For ESXi.config-firewall-access, there is perhaps an inconsistency as negative functional impacts have been described for vCenter.restrict-network-access and VCSA.restrict-network-access.
For the shell timeouts, there may be some functional impact to long-running administrative operations. There may also be some negative functional impacts to external interfacing applications that use SSH - although I can't imagine that such application interfaces would be a recommended practice!
For vNetwork.enable-bpdu-filter the vulnerability discussion includes the case of certain products that may generate legitimate, desirable BPDU packets. Employing the filter with these cases would likely have a significant negative impact and not employing them introduces risks if an errant BPDU packet was sent by another hosted VM.
I updated the ESXi.config-firewall-access control to be consistent. You get that one because I love consistency.
I get your point on the log history. There's always a trade-off when playing with stuff like this. I'd argue that if your environment is that sensitive, it might be worth using an external logging solution to capture everything via SYSLOG/vCenter logging.
RE: Shell timeouts. There's nothing new there.. It's always been a tradeoff since mainframe timesharing days.
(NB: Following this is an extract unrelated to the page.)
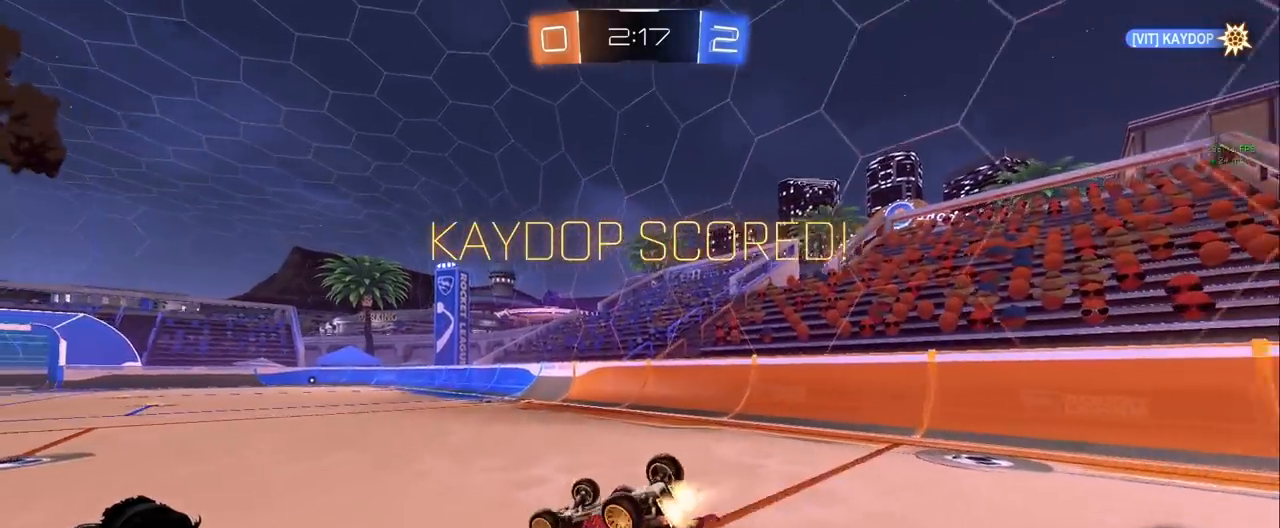
{"keys": [], "mouse": [], "events": [[33, "s", "up"], [117, "s", "down"], [317, "mouse_left", "up"], [367, "s", "up"], [367, "shift", "up"], [450, "d", "up"]]}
At what point do we document industry practices .vs. vSphere specifics? It's a tough line to draw, I'll grant you that. In this case, I'm going to punt and see if anyone else concurs with you.
RE: bpdu. I'd have to consult with the guys who own that piece as it's outside of my comfort zone at the moment. I don't think it'll make it into this edition if they agree with you. If so, it would come out as an addendum in a KB article and would get rolled into the next HG.
Again, thanks so much for your very valuable input on this guide. The help has been awesome. Find me at VMworld or VMUG so I can buy you a beer.